Documento contempla 130 medidas em áreas como a educação, o desporto, o associativismo e o lazer

O vice-presidente da Câmara do Porto e vereador do Ambiente e Juventude, Álvaro Castello-Branco, afirmou ontem que há "três grandes eixos" que estruturam o Plano Municipal de Juventude versão 2.0, que ontem apresentou: "Elevar o nível educacional dos jovens; prepará-los para as novas exigências do mercado de trabalho; e rejuvenescer a cidade, através do incentivo à fixação da população juvenil."

O plano foi apresentado no início do Encontro de Juventude que começou ontem no Edifício Transparente, promovido pelo pelouro da Juventude da câmara, em parceria com a Federação Académica do Porto (FAP).

São cerca de 130 as medidas que compõem esta nova versão do Plano Municipal de Juventude, documento que o PÚBLICO solicitou, sem sucesso, à autarquia. Segundo Castello-Branco, a "versão 2.0" "prossegue prioridades programáticas do primeiro plano lançado em 2009" e que incidem sobre os seguintes aspectos da realidade juvenil: educação, formação, emprego e empreendedorismo, inovação social, cultura, lazer e desporto, promoção social, associativismo e cidadania e a criatividade". O documento também prevê o desenvolvimento de novos serviços culturais e de animação, o aumentar da oferta de espaços desportivos e de lazer.

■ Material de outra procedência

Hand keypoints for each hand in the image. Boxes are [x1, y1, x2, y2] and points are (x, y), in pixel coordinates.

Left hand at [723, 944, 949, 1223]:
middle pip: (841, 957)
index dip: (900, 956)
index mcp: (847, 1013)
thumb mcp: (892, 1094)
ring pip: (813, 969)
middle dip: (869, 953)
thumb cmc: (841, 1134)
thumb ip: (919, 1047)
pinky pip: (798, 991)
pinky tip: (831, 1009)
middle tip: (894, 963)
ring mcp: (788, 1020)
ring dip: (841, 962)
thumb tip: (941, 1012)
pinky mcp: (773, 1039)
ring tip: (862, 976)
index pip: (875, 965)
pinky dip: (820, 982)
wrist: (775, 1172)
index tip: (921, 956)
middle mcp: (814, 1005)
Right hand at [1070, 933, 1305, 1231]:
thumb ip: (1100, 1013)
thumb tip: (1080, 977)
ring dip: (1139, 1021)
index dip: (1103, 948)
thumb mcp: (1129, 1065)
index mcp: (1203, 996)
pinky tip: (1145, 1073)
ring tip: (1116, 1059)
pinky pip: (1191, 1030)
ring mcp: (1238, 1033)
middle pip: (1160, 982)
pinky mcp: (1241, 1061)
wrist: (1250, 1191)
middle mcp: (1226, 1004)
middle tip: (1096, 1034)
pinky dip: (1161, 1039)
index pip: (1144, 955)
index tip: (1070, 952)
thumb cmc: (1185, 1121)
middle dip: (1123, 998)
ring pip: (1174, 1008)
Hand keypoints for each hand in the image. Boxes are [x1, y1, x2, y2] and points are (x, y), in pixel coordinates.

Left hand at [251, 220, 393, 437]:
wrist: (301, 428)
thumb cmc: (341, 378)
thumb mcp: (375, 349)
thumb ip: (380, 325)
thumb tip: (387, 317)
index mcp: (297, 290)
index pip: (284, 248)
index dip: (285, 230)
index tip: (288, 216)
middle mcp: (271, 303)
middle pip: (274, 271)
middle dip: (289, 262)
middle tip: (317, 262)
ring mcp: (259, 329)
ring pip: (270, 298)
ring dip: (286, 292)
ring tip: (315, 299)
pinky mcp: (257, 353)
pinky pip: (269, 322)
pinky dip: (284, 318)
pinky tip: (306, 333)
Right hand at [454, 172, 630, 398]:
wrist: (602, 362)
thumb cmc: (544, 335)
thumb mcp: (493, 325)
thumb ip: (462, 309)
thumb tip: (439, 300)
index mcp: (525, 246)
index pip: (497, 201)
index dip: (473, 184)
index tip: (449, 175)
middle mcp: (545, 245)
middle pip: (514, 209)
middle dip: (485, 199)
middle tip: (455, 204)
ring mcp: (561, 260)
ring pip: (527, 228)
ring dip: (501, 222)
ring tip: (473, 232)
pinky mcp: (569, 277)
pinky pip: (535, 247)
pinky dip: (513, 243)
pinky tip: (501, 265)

Referindo-se à crise que o país atravessa, o presidente da FAP, Luís Rebelo, disse acreditar que a "única saída" para os jovens e para Portugal é "apostar na educação e na formação de qualidade". "Acredito que mais do que uma geração à rasca temos um país à rasca, mais do que jovens desempregados temos jovens descrentes nos anos que se avizinham e estamos num país mergulhado numa crise mais do que financeira, porque também é económica e social", acrescentou.

Integrado na programação do Ano Internacional da Juventude, o Encontro de Juventude do Porto prosseguiu com os testemunhos dos embaixadores do Ano Internacional da Juventude. Dora Henriques, investigadora na área da biodiversidade, de 22 anos, e Francisco Silva, estudante universitário premiado na área da biologia, de 18 anos, aconselharam os cerca de 50 jovens presentes a escolherem uma profissão de que realmente gostem e a não pensarem no desemprego. "Se gostarem mesmo do que fazem, vão ter sempre trabalho", reforçou Francisco Silva, numa mensagem optimista.